Queria poder tocar-lhe novamente a face com as duas mãos, pedir carinhosamente que se cale e me escute, para poder lhe dizer o quanto sou grata por todo o amor que ele sentiu e sente por mim, mas que o seu eterno sofrimento também me machuca, quem é que gosta de ver alguém que amamos sofrendo tanto e por tanto tempo?

Queria poder abraçar-lhe com força e sussurrar em seu ouvido que ele deve ser forte e paciente, pois um dia nos encontraremos de novo e na eternidade seguiremos nos amando, conquistando o mais cobiçado dos paraísos.

Queria olhar nos seus olhos finalmente e ficar em silêncio, doar-lhe de bom grado um sorriso, sorrir com os olhos como assim ele dizia que eu fazia, mesmo sem saber como, e aguardar seu tão suave beijo, sem pressa, sem gana nem volúpia, somente a coroação de um amor sincero.

Queria muitas outras coisas, todas junto do meu homem amado, mas o tempo para isso acabou e a paciência é o meu melhor remédio. Eu não sofro como ele, pois eu sei o que o futuro nos reserva e o que para ele ainda é um mistério, para mim é uma certeza.

Eu sofro é por ele, pelo desejo que ele nutre a cada momento, pelo sofrimento que ele arrasta a cada segundo de solidão, pela sua tamanha desesperança.

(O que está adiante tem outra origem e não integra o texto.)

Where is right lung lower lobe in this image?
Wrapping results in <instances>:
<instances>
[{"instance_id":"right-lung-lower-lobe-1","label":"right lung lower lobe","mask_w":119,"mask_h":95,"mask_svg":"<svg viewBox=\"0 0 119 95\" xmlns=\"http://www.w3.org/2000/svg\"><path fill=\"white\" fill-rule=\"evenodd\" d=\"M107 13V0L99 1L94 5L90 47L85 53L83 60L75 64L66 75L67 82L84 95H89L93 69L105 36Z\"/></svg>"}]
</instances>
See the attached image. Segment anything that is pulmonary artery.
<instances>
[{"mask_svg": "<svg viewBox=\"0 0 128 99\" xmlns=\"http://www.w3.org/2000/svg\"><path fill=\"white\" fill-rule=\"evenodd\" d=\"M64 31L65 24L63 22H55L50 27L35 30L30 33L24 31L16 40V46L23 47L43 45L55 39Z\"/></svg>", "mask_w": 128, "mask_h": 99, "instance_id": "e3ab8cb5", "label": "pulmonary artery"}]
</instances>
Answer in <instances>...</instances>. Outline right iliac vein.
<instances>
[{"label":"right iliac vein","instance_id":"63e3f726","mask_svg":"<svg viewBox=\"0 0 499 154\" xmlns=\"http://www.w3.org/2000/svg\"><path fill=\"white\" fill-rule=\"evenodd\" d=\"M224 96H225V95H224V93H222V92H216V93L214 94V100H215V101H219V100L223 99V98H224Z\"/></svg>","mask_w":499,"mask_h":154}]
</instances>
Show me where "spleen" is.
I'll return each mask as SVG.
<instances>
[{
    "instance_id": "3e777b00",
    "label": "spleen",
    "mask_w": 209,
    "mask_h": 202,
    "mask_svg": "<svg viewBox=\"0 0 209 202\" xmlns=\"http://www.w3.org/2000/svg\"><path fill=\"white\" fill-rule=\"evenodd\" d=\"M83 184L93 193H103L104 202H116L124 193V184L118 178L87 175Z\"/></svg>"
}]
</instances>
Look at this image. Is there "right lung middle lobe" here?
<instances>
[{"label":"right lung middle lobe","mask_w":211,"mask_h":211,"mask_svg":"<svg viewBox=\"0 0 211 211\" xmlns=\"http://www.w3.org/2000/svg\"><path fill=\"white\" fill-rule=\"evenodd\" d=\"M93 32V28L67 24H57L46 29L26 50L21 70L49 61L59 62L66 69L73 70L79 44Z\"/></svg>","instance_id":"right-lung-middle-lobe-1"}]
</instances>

Chego a sentir seu olhar sobre mim, me buscando, eu queria do fundo do meu coração dizer-lhe simplesmente que isso não é possível, eu queria poder virar meu rosto e lhe ver plenamente em vez de somente o imaginar, mas nada ainda posso fazer, agora não existe mais como lhe corresponder, pois ele amou o que eu fui e não o que eu sou.

Nesse momento nada mais sou do que uma recordação na mente do meu amado, entremeio flashes e mais flashes de lembranças, despertando inúmeras e diferentes sensações, sufocando no lugar de acalentar, enfim, me resumi a nada mais que uma imagem estática na estante da sala, presa, imóvel, eternizada que estou neste porta-retratos.